Tunnel Boring Machines

One consequence of this growth has been steady technical progress. The first of the two families of technologies employed in this work, drill and blast, was invented in the 14th century when Marco Polo brought black gunpowder back from China. The core procedure, which stayed basically unchanged for 600 years, was to drill holes in the working face, pack them full of explosives, run around the corner, touch off the charge, run back to the face (dealing with the fumes released by the explosion as best you could), try to get the roof supports shoved into place before the ceiling collapsed and then shovel out the fragments. It was a terrible job in every respect, not least because the system was impossible to scale. Only two or three people had room to work on a tunnel face at any one time, and conditions in chambers or caverns were not much better. Production was measured in a few linear feet a day.

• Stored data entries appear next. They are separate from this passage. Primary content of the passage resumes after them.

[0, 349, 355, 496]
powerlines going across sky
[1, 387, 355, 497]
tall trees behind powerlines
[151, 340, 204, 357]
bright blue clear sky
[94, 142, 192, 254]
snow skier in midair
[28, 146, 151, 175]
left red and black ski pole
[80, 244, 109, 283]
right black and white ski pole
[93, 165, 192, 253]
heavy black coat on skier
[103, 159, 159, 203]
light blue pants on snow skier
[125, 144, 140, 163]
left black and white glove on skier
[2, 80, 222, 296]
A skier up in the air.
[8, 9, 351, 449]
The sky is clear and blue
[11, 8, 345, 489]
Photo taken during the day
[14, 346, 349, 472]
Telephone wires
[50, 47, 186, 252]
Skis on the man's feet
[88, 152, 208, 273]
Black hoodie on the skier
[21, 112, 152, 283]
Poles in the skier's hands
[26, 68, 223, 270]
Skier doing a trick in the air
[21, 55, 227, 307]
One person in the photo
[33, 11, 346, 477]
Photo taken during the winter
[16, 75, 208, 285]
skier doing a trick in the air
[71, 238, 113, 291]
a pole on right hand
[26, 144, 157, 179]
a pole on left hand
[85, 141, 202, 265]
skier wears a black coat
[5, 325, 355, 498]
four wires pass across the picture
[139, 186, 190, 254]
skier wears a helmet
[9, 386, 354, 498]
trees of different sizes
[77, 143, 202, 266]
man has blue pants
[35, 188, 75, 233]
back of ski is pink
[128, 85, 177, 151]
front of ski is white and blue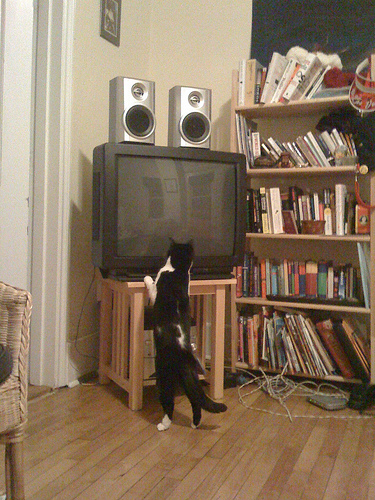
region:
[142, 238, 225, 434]
black and white cat looking at tv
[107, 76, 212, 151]
two speakers on the tv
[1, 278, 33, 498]
side of a chair made of straw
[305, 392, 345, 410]
modem for internet access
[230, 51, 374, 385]
bookcase full of books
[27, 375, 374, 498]
floor made of wood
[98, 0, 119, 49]
framed picture on the wall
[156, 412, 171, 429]
white left paw of the cat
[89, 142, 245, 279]
large black tv on a table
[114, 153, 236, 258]
room reflection on tv screen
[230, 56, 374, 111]
The shelf is cluttered.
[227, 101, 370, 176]
The shelf is cluttered.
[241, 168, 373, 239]
The shelf is full.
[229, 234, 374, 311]
The shelf is full.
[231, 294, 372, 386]
The shelf is full.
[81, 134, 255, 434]
The cat is climbing up the tv stand.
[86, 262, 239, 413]
The tv stand is wood.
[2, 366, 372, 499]
The floor is hardwood.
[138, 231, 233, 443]
The cat is black and white.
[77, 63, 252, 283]
Two speakers are on top of the tv.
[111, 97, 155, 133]
Silver speaker on top of television.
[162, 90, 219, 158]
Silver speaker on top of television.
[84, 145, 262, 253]
Black television on top of stand.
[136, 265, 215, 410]
Cat's front paws up on tv stand.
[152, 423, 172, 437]
Cat has white back paw.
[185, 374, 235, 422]
Cat has black tail.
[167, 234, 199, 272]
Cat has black head.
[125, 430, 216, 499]
Light brown wood floor in room.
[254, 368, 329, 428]
Cords laying on floor.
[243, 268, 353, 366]
Many books on shelf.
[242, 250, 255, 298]
Small books on a book case shelf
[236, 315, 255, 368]
Small books on a book case shelf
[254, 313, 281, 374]
Small books on a book case shelf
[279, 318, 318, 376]
Small books on a book case shelf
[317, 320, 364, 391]
Small books on a book case shelf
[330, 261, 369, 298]
Small books on a book case shelf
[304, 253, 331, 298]
Small books on a book case shelf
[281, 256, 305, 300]
Small books on a book case shelf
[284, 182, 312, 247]
Small books on a book case shelf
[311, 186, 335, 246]
Small books on a book case shelf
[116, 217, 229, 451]
Cat looking at the television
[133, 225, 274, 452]
The cat is black and white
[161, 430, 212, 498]
Floor is made of wood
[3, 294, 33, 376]
Furniture is made of wicker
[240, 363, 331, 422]
Rope on the floor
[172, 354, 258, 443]
Cat has a black tail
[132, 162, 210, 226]
Reflection on the tv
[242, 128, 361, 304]
Books in the bookcase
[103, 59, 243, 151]
Speakers on top of the television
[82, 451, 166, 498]
Wood planks on the floor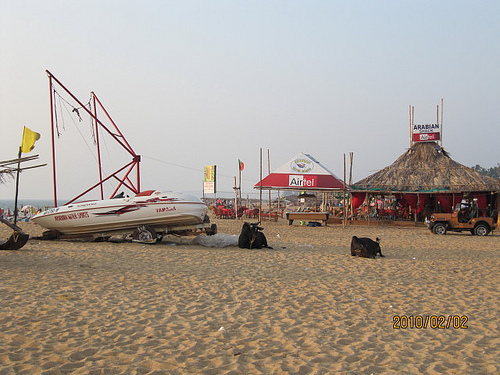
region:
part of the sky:
[291, 32, 358, 93]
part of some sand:
[288, 305, 338, 361]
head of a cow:
[246, 215, 265, 241]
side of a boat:
[78, 205, 155, 223]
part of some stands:
[332, 180, 352, 214]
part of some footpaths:
[308, 331, 345, 359]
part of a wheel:
[132, 232, 155, 246]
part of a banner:
[409, 119, 441, 145]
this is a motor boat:
[35, 180, 205, 245]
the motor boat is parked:
[30, 177, 204, 234]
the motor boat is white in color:
[26, 175, 208, 244]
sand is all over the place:
[7, 274, 498, 369]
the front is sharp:
[32, 205, 62, 229]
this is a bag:
[346, 233, 387, 265]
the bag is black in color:
[348, 231, 383, 258]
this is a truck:
[426, 201, 495, 235]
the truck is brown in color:
[427, 199, 496, 236]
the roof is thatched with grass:
[404, 145, 441, 184]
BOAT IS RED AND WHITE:
[29, 68, 219, 248]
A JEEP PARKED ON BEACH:
[423, 199, 498, 238]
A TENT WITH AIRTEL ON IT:
[252, 146, 355, 228]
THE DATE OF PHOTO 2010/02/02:
[390, 311, 473, 331]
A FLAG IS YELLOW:
[19, 121, 41, 156]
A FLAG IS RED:
[236, 158, 245, 170]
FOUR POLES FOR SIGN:
[408, 96, 445, 147]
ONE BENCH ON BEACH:
[282, 208, 332, 227]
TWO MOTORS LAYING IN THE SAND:
[236, 220, 384, 260]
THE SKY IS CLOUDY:
[1, 0, 499, 198]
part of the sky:
[372, 26, 419, 66]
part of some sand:
[276, 313, 324, 353]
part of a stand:
[330, 195, 350, 230]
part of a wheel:
[135, 227, 155, 242]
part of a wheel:
[433, 225, 455, 237]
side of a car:
[447, 212, 468, 227]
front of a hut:
[383, 194, 409, 229]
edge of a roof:
[398, 185, 425, 197]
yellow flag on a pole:
[13, 118, 46, 171]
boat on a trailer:
[27, 183, 212, 240]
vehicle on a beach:
[420, 194, 497, 245]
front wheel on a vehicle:
[427, 218, 450, 238]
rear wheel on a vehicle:
[470, 220, 491, 240]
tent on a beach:
[242, 143, 357, 232]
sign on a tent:
[285, 171, 321, 191]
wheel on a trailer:
[128, 221, 163, 253]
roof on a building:
[341, 128, 498, 196]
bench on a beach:
[279, 208, 336, 231]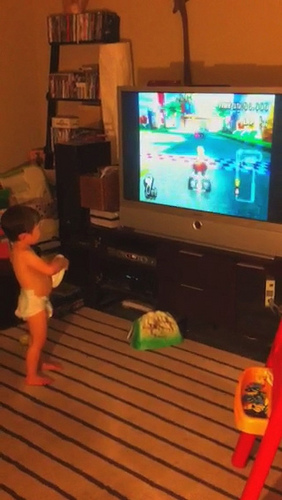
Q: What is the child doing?
A: Watching television.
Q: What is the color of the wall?
A: Brown.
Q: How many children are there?
A: 1.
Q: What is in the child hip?
A: Diaper.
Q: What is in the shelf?
A: Books.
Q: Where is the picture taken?
A: In a living room.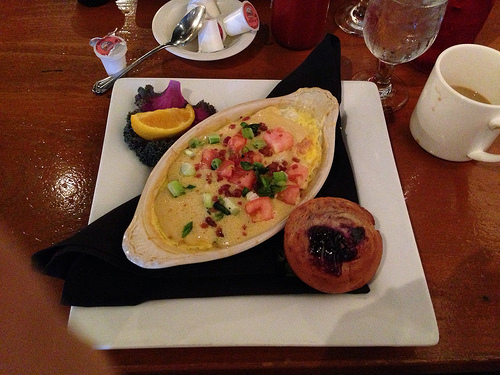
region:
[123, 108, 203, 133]
A slice of an orange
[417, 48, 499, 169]
Coffee cup holding a beverage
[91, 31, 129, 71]
White packet of creamer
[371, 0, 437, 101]
Glass with condensation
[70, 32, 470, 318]
Meal served on white, square plate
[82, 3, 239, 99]
silver spoon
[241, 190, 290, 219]
Slice of tomato topping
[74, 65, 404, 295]
Food placed on top of black cloth napkin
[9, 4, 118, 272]
Wooden table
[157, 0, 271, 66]
Bowl of unopened white creamer packets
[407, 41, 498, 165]
White cup has a drink.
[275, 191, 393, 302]
Pastry with jam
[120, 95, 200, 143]
Slice of orange next to dish.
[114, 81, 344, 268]
Oval dish with creamy food.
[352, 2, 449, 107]
Cup of wine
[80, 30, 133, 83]
Container of concentrated milk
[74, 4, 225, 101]
Spoon on table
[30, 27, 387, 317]
Black napkin under oval dish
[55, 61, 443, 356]
Dish is white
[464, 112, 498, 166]
Handle of cup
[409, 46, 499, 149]
A cup of coffee.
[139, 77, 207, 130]
A lemon and other garnish.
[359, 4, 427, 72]
A cold glass of water.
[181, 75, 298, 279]
Food in a dish.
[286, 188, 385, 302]
Food with a jelly like substance topping.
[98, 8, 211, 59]
A silver spoon to eat with.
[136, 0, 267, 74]
A dish of creamers.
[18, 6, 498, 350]
A large wooden table.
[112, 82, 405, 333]
A black cloth napkin folded into a triangle.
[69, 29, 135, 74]
Empty creamer container.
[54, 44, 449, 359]
square white ceramic dinner plate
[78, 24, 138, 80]
opened creamer pack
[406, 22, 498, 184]
coffee cup with coffee inside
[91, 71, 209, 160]
lemon wedge on green garnish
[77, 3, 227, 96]
stainless steel teaspoon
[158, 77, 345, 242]
diced tomatoes atop an entree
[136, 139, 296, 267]
diced green onions in dish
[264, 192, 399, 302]
blackberry jam on bread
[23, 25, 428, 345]
black cloth napkin on white plate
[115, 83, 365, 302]
cheesy entree in restaurant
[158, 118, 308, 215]
colorful dish containing green onions, tomato, and red topping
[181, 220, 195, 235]
green onion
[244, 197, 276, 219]
chopped piece of tomato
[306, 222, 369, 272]
purple jelly substance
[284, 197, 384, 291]
brown bread filled with purple jelly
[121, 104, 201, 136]
slice of citrus fruit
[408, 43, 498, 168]
white mug containing coffee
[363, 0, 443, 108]
cold glass of water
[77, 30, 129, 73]
container of cream on brown table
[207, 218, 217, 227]
red topping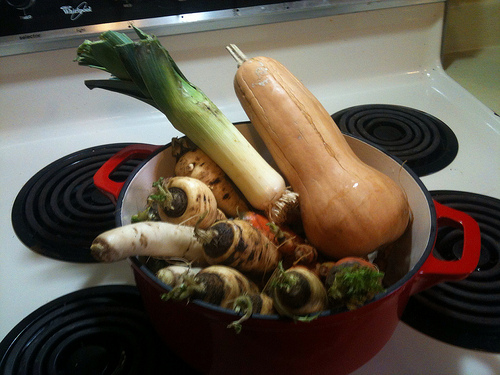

In the 1950s an engineer named James Robbins hit on the idea of building a machine that would push cutter wheels or discs into the rock face and then rotate them in circles, like an immense glass cutter. Done with enough force, each of these rotations would shatter an inch or so of rock off the face. Improvements came slowly, but by the '90s tunnel boring machines, or TBMs, were handling the three key phases of the cycle: breaking the rock, picking up the pieces and dropping them on a disposal conveyor, and fabricating and installing a lining. A contemporary machine can excavate and line a tube with a diameter in the dozens of feet at an average rate of a hundred feet a day. (Actual rates vary widely.) The very largest TBMs have diameters approaching 50 feet, which is about what you need for a stack of two four-lane highways, one going in each direction.